● **GOAL OF THE EXERCISE**: Rewrite the listing with "each image" replaced by "every image" everywhere and all other text unchanged. Omit the pictures.

● **EXERCISE DATA**:
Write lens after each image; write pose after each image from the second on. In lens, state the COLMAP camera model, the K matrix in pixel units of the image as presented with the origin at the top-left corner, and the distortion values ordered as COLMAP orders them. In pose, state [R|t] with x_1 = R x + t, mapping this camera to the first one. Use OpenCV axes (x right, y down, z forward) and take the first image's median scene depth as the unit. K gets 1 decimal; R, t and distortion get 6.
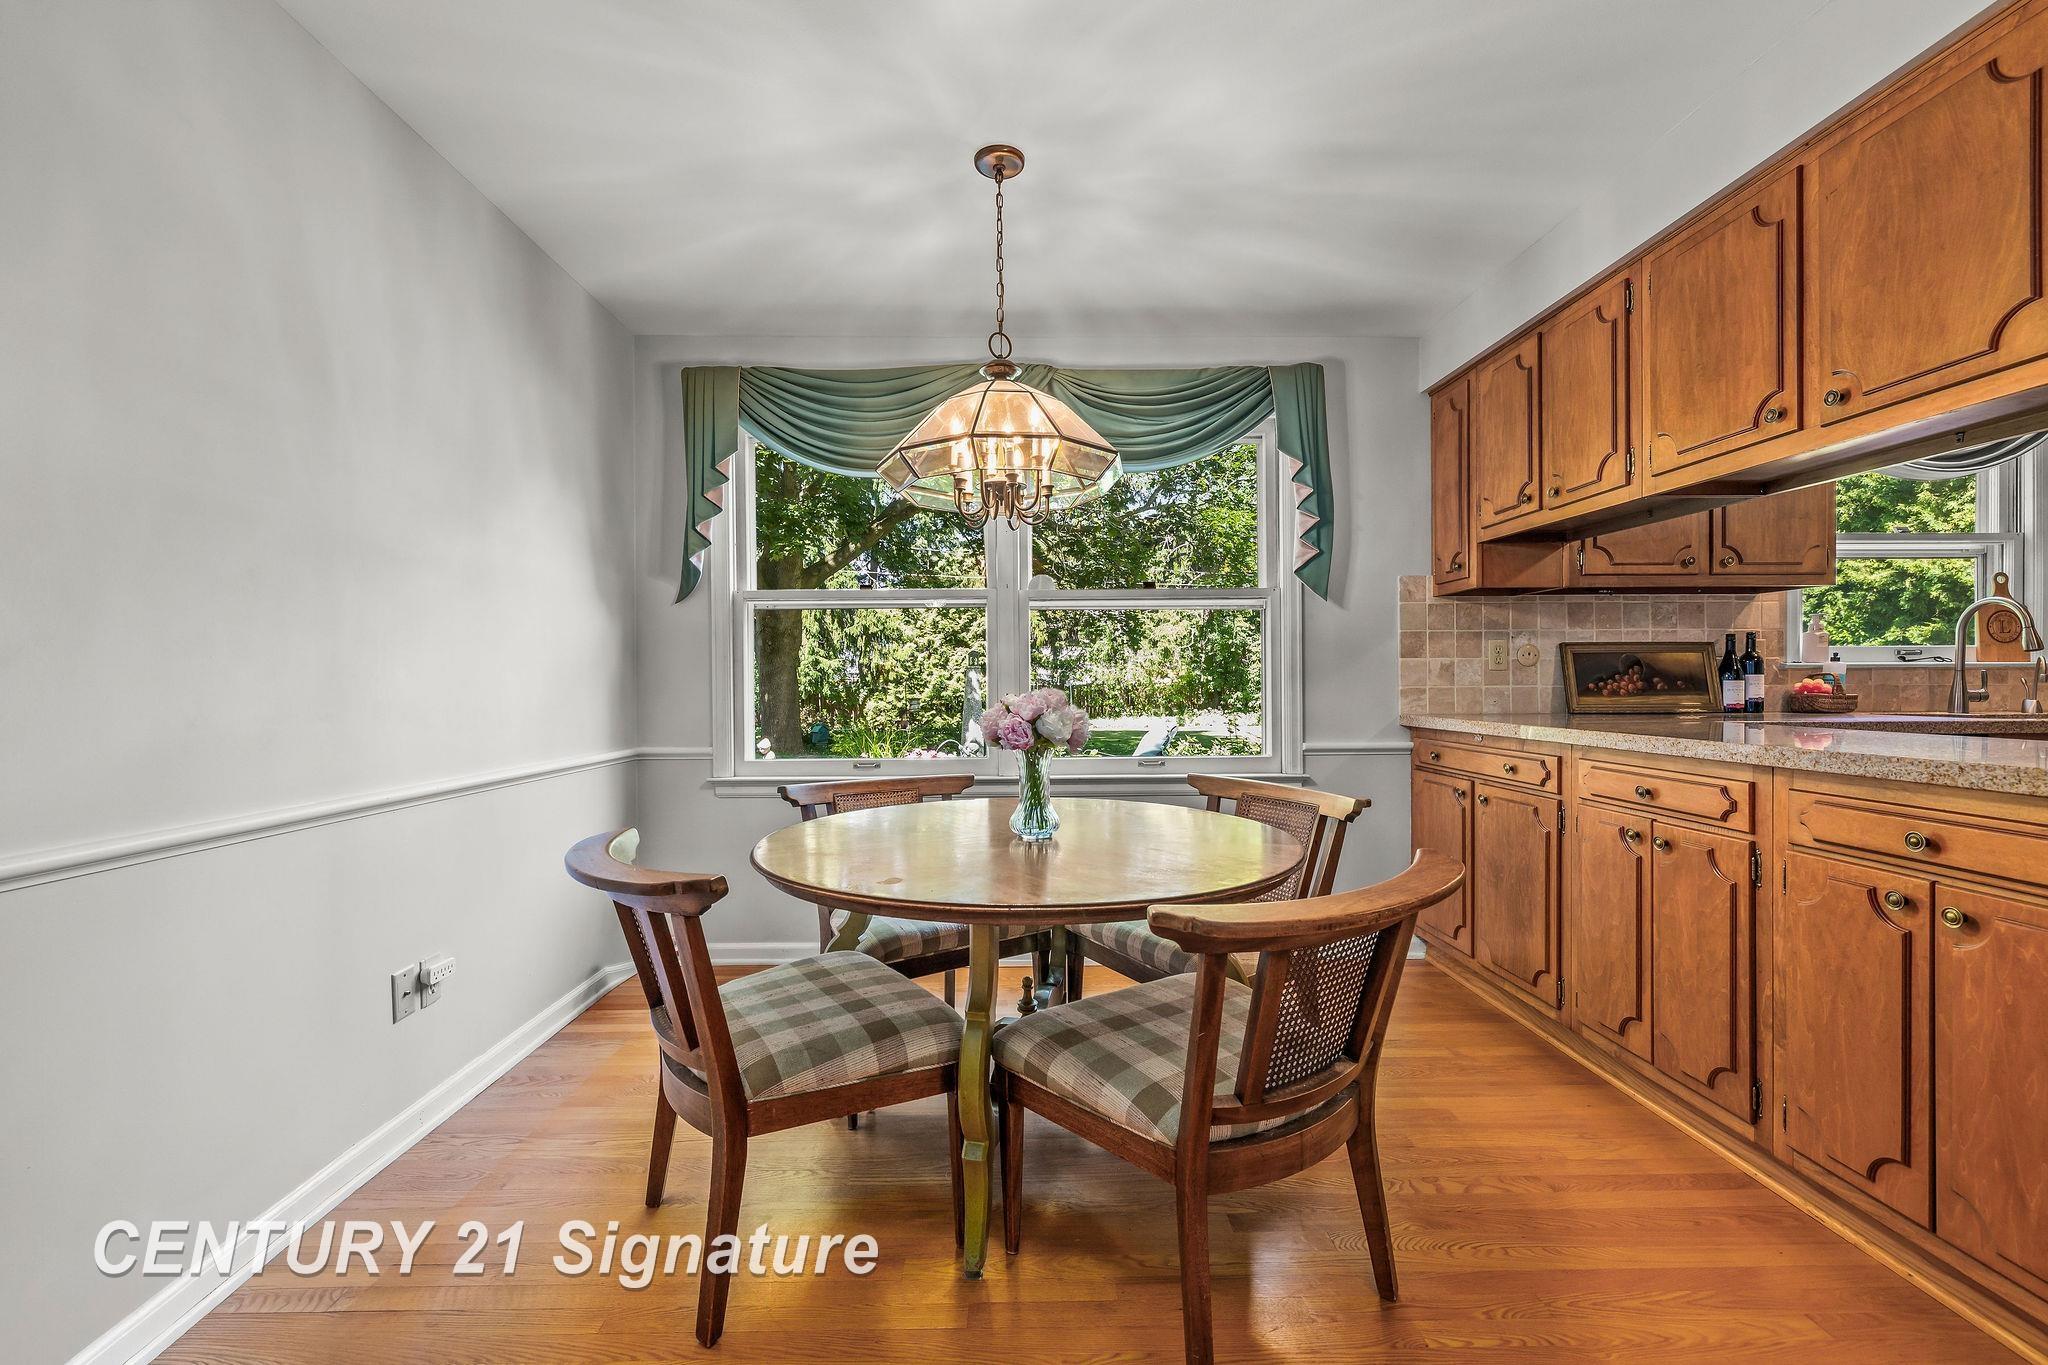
lens RADIAL K [[865.4, 0, 1029.6], [0, 865.4, 683.7], [0, 0, 1]] dist [0.000138, 0.000379]
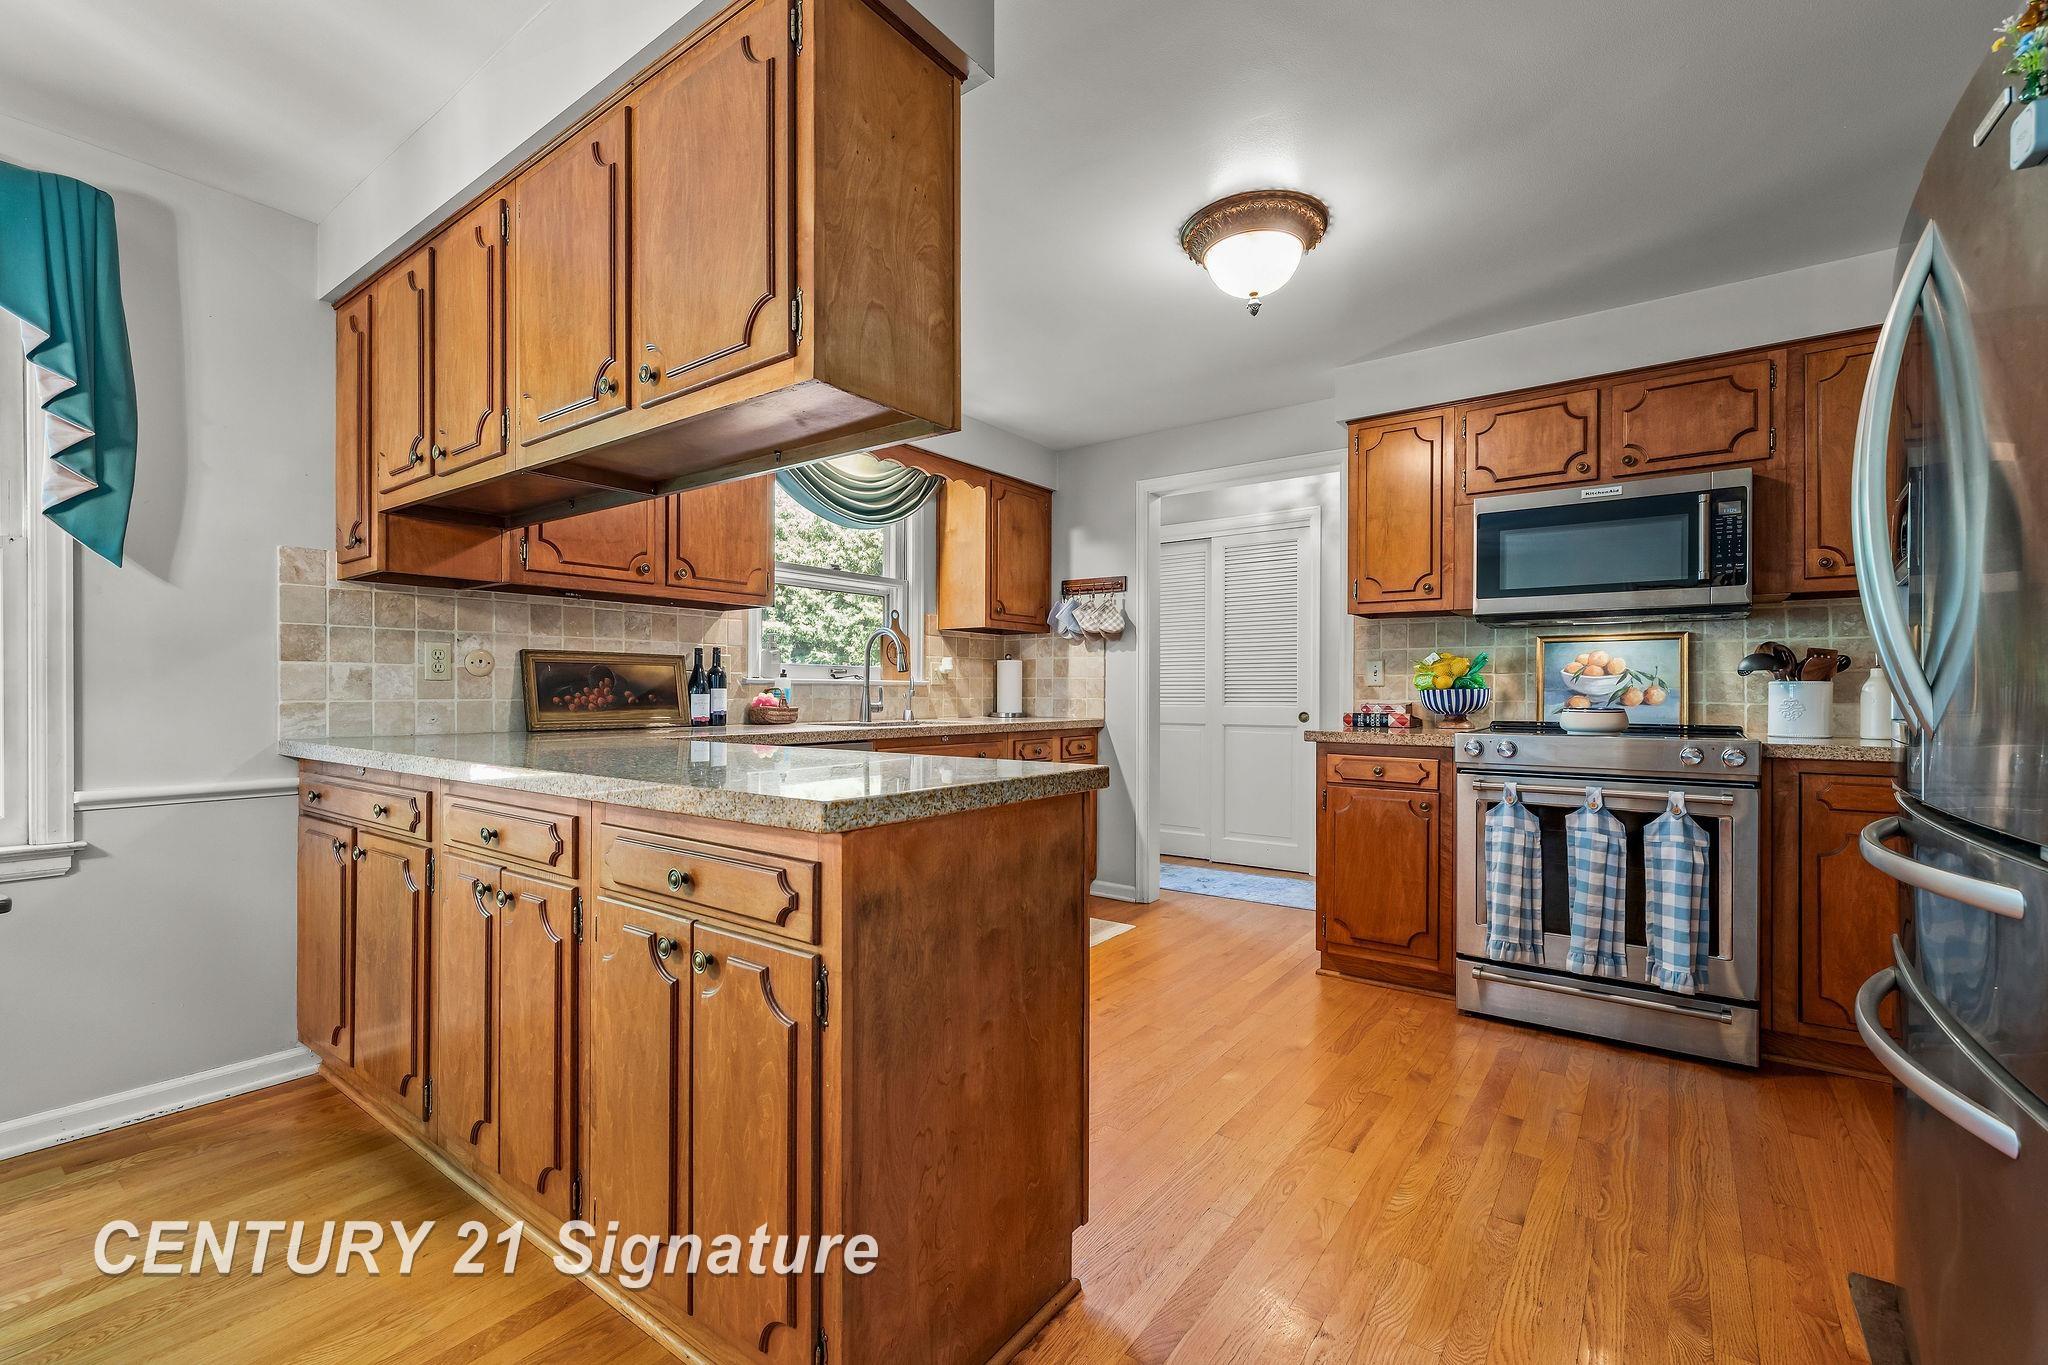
lens RADIAL K [[866.6, 0, 1015.6], [0, 866.6, 693.0], [0, 0, 1]] dist [0.003186, 0.000010]
pose [[0.616921, 0.005439, 0.787006, 0.241800], [-0.003094, 0.999985, -0.004486, -0.001792], [-0.787019, 0.000332, 0.616928, 0.082732]]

● **OUTPUT FOR THIS TASK**:
Write lens after every image; write pose after every image from the second on. In lens, state the COLMAP camera model, the K matrix in pixel units of the image as presented with the origin at the top-left corner, and the distortion values ordered as COLMAP orders them. In pose, state [R|t] with x_1 = R x + t, mapping this camera to the first one. Use OpenCV axes (x right, y down, z forward) and take the first image's median scene depth as the unit. K gets 1 decimal; R, t and distortion get 6.
lens RADIAL K [[865.4, 0, 1029.6], [0, 865.4, 683.7], [0, 0, 1]] dist [0.000138, 0.000379]
lens RADIAL K [[866.6, 0, 1015.6], [0, 866.6, 693.0], [0, 0, 1]] dist [0.003186, 0.000010]
pose [[0.616921, 0.005439, 0.787006, 0.241800], [-0.003094, 0.999985, -0.004486, -0.001792], [-0.787019, 0.000332, 0.616928, 0.082732]]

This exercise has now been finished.